(DATA FOR THIS TASK)
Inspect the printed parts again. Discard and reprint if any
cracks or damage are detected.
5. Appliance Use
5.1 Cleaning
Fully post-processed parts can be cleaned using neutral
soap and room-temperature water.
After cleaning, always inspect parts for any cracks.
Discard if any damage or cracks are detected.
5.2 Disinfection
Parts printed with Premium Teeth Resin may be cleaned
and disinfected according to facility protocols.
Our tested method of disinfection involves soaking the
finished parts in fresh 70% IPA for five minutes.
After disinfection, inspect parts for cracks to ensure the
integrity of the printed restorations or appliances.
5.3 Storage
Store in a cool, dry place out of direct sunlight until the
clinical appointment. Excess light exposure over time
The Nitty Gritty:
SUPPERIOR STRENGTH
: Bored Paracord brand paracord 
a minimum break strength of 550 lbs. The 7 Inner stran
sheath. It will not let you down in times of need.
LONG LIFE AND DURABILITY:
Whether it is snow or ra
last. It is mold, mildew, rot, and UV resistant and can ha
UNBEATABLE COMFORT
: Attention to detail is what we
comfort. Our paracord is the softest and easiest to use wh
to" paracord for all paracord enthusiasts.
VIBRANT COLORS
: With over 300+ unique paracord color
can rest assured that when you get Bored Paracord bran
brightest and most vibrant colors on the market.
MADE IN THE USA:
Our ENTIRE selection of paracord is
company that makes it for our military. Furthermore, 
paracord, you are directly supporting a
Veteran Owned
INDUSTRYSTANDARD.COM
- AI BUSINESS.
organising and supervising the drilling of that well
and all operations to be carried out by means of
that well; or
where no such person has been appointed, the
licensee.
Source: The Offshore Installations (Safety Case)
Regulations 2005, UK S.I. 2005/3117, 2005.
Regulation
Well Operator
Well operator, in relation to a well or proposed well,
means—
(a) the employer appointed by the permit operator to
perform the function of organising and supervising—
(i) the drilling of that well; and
(End DATA FOR THIS TASK)
Find every line above that contains the word "damage" and copy each one in full. Case counts.

__YOUR SOLUTION__:
cracks or damage are detected.
Discard if any damage or cracks are detected.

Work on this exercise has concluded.